The two treatment options available to treat peritoneal mesothelioma are cytoreductive surgery with heated chemotherapy and regular chemotherapy. Your doctor will help you decide which form of treatment is the most appropriate option for you. 

Cytoreductive surgery with heated chemotherapy is also known as a peritonectomy. This treatment consists of removing as much cancerous tissue as possible and then heated chemotherapy is applied during the surgery. 

This treatment is only considered on a case-to-case basis and is not an acceptable treatment for every patient. With this surgery, life expectancy increases to 5 years. 

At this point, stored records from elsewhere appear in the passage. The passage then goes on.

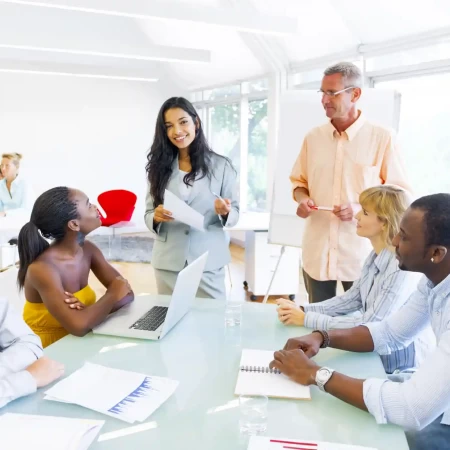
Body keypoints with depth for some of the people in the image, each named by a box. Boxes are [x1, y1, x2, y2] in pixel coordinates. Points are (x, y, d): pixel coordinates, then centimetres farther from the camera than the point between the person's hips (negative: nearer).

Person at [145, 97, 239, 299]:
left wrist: (225, 212, -21)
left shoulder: (221, 165, -1)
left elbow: (235, 214, 0)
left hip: (208, 261, -1)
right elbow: (148, 213, 4)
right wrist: (156, 217, -17)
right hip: (168, 262, 2)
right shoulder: (159, 167, 4)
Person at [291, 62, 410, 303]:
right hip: (317, 251, 4)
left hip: (361, 253, -3)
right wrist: (303, 199, -5)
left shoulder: (382, 138, -6)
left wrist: (361, 208, -18)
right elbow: (299, 181, 17)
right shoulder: (313, 137, 7)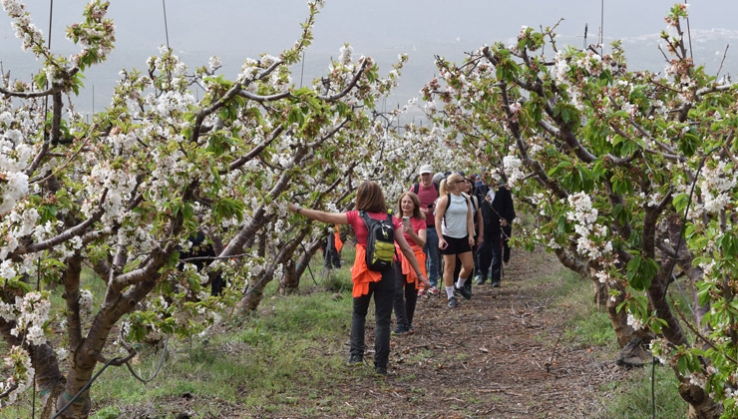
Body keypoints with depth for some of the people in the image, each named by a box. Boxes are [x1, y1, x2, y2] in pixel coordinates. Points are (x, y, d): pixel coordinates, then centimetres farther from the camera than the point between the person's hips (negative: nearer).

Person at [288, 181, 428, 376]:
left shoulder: (356, 217, -5)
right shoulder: (392, 220, 0)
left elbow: (324, 217, -2)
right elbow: (406, 249, -1)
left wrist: (298, 209, 8)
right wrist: (420, 274, 4)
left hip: (365, 272, -1)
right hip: (387, 272, 1)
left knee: (358, 314, 21)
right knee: (382, 319, 6)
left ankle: (356, 354, 9)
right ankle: (381, 365, 4)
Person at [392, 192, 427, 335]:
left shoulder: (420, 221, -2)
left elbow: (422, 243, -14)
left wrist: (412, 233, -30)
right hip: (398, 259, 0)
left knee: (411, 293, 7)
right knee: (397, 292, -14)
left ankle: (408, 322, 21)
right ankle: (402, 324, -12)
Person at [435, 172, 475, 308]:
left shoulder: (466, 200, 7)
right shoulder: (445, 199, -10)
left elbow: (469, 219, 10)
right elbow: (438, 219, -11)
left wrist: (471, 235, -1)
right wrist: (440, 238, -17)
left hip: (463, 238, 5)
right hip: (449, 238, -5)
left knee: (469, 265, 3)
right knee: (449, 267, 1)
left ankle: (460, 286, 31)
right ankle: (450, 296, 10)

Traditional chemotherapy is the treatment that is chosen for patients who do not qualify for the more intensive treatment. Chemotherapy drugs have the potential to shrink the tumors and even possibly slow the growth of cancerous cells and tumors. There are several chemotherapy drugs that are used for peritoneal mesothelioma. These include carboplatin, gemcitabine, cisplatin, and pemetrexed.

Moving Forward

Like all health problems associated with asbestos exposure, peritoneal mesothelioma is serious and life-threatening.

If you or a loved one think that they may have peritoneal mesothelioma, it is important to visit a doctor and have them seen and diagnosed if needed so that you can move forward with treatment options as soon as possible.